As a people of God we gather together this morning to give thanks in 1)Praise of God’s Eternatlity (Ps. 90 1-2)
2) The Perception of our Frailty (Ps. 90 3-13)
The opposite of being thankful is being presumptuous.
This situation should cause us to consider out time
Proverbs 27:1 [27:1]Do not boast about tomorrow, for you do not know what a day may bring.
James 4:13-14 [13]Come now, you who say, "Today or tomorrow we will go into such and such a town and spend a year there and trade and make a profit"-- [14]yet you do not know what tomorrow will bring. What is your life? For you are a mist that appears for a little time and then vanishes. (ESV)
-When we are most thankful for what we materially or physically have, then we are foolish, for they are fleeting and so subject to change.
Please turn to Gen. 3
Psalm 90:3 [3]You return man to dust and say, "Return, O children of man!"

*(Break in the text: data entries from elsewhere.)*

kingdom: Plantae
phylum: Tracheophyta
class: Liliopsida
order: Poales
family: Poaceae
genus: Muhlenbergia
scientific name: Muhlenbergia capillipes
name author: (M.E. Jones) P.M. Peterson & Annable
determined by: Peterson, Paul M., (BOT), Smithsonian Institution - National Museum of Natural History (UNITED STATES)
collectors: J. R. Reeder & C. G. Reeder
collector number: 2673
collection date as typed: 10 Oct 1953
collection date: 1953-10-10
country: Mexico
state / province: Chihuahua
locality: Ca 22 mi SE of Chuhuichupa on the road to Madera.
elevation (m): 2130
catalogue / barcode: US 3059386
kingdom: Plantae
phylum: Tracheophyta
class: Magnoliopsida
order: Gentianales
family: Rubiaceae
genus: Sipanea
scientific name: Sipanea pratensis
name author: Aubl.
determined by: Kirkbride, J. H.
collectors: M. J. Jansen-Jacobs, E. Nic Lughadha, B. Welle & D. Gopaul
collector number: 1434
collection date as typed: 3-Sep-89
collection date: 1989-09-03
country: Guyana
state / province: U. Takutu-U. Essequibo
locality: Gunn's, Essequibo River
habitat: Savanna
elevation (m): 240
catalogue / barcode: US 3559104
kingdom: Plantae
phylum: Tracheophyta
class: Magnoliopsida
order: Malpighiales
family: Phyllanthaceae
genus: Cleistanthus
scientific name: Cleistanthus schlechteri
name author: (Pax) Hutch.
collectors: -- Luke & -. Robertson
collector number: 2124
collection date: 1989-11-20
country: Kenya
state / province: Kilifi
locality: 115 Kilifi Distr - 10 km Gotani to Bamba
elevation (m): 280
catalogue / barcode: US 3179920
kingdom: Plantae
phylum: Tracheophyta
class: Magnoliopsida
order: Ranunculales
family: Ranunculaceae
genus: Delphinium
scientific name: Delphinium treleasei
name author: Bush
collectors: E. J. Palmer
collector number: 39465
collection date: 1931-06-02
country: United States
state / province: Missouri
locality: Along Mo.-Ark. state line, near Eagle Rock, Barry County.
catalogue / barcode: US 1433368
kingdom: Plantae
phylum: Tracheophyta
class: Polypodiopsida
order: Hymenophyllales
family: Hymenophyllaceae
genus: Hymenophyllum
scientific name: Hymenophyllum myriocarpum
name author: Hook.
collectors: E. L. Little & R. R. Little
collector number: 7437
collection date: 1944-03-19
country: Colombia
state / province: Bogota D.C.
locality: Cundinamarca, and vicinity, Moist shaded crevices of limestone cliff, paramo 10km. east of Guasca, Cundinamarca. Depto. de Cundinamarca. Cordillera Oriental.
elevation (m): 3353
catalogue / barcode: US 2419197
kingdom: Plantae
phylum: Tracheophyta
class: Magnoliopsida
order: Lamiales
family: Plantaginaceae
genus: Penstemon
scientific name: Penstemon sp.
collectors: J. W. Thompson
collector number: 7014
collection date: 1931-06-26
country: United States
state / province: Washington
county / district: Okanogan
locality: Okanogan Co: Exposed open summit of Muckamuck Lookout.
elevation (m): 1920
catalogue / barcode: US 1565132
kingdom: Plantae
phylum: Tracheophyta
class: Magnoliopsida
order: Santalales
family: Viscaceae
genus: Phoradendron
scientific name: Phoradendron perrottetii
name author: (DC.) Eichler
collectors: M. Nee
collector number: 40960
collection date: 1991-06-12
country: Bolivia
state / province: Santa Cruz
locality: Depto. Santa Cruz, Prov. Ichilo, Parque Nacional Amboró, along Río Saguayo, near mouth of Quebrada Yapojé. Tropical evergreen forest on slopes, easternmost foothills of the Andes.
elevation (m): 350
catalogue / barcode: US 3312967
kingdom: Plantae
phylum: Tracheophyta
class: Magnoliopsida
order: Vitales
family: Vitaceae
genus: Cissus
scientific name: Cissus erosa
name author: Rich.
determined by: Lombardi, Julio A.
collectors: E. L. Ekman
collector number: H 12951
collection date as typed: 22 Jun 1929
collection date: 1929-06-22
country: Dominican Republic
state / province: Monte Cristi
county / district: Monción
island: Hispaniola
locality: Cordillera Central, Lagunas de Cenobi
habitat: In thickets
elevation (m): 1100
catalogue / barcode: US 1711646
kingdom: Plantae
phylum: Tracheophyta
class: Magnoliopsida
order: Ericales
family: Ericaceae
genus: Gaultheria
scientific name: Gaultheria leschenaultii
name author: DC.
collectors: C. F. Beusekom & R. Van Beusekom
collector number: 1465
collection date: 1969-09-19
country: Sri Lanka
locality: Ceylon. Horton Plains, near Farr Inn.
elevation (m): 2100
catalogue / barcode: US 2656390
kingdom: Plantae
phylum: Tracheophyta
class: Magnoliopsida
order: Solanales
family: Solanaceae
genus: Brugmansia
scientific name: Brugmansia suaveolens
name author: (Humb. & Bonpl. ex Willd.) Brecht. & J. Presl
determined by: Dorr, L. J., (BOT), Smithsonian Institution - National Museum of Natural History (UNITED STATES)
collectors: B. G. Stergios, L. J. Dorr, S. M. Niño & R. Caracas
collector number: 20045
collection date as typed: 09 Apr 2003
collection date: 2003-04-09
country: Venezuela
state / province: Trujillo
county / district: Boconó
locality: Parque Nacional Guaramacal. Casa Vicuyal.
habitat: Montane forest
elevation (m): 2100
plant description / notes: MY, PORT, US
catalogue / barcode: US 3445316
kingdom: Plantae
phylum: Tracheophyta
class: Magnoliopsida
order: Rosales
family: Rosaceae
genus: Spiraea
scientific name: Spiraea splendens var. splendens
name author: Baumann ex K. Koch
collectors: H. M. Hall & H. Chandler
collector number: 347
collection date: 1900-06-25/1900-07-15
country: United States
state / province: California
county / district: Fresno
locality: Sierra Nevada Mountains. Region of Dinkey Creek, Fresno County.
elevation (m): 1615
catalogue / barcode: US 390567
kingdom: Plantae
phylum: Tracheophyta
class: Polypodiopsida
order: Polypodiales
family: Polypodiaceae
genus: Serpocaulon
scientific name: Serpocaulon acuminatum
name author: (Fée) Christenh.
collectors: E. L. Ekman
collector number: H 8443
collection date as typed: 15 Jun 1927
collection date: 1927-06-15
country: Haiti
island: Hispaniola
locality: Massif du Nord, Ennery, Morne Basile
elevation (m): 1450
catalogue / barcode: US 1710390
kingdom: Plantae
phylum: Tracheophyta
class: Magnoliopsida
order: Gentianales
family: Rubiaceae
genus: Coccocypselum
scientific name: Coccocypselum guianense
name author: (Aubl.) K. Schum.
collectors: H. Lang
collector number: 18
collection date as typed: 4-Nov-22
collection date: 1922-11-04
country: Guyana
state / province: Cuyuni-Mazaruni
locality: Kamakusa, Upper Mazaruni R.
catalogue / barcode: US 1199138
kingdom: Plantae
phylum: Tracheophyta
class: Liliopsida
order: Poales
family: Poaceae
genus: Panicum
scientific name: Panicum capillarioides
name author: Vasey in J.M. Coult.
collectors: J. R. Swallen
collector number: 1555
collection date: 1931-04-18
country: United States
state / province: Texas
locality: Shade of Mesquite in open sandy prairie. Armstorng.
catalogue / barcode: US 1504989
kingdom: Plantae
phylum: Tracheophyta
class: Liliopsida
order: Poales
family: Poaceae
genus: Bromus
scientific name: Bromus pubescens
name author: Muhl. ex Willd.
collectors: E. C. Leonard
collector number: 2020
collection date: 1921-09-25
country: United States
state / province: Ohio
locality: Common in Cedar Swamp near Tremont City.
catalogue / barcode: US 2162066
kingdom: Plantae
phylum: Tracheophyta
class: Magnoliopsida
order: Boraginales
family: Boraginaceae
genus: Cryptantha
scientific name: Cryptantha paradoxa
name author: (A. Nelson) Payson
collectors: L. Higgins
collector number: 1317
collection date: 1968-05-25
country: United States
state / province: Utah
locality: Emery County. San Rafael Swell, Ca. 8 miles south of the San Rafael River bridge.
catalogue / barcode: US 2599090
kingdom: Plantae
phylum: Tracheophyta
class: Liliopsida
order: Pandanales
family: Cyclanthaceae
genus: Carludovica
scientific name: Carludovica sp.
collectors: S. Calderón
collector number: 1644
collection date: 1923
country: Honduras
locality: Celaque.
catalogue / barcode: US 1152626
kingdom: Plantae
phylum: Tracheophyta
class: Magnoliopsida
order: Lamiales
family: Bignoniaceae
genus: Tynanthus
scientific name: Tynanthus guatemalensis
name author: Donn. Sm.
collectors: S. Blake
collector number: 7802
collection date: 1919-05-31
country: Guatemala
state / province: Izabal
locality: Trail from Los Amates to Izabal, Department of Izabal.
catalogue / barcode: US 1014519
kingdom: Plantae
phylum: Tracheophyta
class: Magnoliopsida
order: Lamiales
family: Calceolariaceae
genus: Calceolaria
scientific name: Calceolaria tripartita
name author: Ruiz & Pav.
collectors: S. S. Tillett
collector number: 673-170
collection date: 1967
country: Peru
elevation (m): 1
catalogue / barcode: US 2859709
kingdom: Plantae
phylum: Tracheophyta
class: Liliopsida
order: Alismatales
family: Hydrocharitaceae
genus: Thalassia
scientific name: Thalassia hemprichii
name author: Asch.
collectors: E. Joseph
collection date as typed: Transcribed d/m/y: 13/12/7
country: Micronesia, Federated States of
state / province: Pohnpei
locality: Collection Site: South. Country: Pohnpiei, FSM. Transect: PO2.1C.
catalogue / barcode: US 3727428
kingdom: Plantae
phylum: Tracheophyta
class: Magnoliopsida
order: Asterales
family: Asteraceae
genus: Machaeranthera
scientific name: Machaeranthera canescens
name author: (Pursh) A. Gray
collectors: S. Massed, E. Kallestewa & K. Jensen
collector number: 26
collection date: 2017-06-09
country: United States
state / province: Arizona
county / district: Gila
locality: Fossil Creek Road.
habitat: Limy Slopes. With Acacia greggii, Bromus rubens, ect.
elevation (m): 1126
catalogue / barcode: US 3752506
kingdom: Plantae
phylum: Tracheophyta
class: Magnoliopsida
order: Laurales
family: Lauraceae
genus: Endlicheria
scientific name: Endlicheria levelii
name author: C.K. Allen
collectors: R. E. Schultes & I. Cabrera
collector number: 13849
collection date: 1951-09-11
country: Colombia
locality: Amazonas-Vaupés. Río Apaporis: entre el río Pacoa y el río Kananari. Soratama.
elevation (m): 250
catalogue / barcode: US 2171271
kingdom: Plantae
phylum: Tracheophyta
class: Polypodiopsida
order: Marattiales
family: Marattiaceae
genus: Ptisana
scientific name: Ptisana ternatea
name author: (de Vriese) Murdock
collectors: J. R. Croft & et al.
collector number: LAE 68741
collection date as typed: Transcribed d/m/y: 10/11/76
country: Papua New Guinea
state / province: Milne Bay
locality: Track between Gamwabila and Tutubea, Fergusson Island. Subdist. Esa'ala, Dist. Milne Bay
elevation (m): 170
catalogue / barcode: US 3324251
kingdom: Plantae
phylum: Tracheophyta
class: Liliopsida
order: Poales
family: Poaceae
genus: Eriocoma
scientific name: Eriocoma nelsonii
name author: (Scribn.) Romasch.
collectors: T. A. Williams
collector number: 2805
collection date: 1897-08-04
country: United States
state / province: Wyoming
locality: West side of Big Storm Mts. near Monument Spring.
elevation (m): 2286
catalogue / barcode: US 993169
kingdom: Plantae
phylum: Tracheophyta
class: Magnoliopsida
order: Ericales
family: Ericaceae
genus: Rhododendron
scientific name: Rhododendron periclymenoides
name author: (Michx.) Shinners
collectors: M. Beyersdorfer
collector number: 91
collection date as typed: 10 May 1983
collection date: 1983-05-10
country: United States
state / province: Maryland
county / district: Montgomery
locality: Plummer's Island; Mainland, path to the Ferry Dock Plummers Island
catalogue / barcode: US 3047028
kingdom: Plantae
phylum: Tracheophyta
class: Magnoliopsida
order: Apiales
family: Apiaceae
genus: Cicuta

-The translation is best understood as dust and not “Destruction” as some translations put it. The Jehovah’s Witnesses and other annihilationist like to use that translation to say that sinners will ultimately be destroyed.
Gen 3:17 And to Adam he said, "Because you have listened to the voice of your wife and have eaten of the tree of which I commanded you, ’You shall not eat of it,’ cursed is the ground because of you; in pain you shall eat of it all the days of your life; Gen 3:18 thorns and thistles it shall bring forth for you; and you shall eat the plants of the field. Gen 3:19 By the sweat of your face you shall eat bread, till you return to the ground, for out of it you were taken; for you are dust, and to dust you shall return."
-Sin has very real consequences. Because of sin, we suffer against a planet in rebellion, work is difficult, and our bodies deteriorate until death, when we return to the dust from what we were first created.
-The ultimate solution to the environmental problem is not the UN, Keyoto teaties or councils on climate change, but holiness.
-We show our thanks to God, as we live in obedience to God’s decrees, we will be good stewards of His resources.
We must realize that things can change:
Psalm 90:5-7 [5]You sweep them away as with a flood; they are like a dream, like grass that is renewed in the morning: [6]in the morning it flourishes and is renewed; in the evening it fades and withers. [7]For we are brought to an end by your anger; by your wrath we are dismayed.
The physical bodies of the human race wear out by the effects of God’s judgment on sin in the universe (cf. Deut. 4:25–28; 11:16, 17). Death is by sin (Rom. 5:12).
-Perhaps we feel that we have eluded the effects of sin. But Sin takes a physical, mental, and relational toll.
-This Psalm remember was written to a generation that suffered because of sin.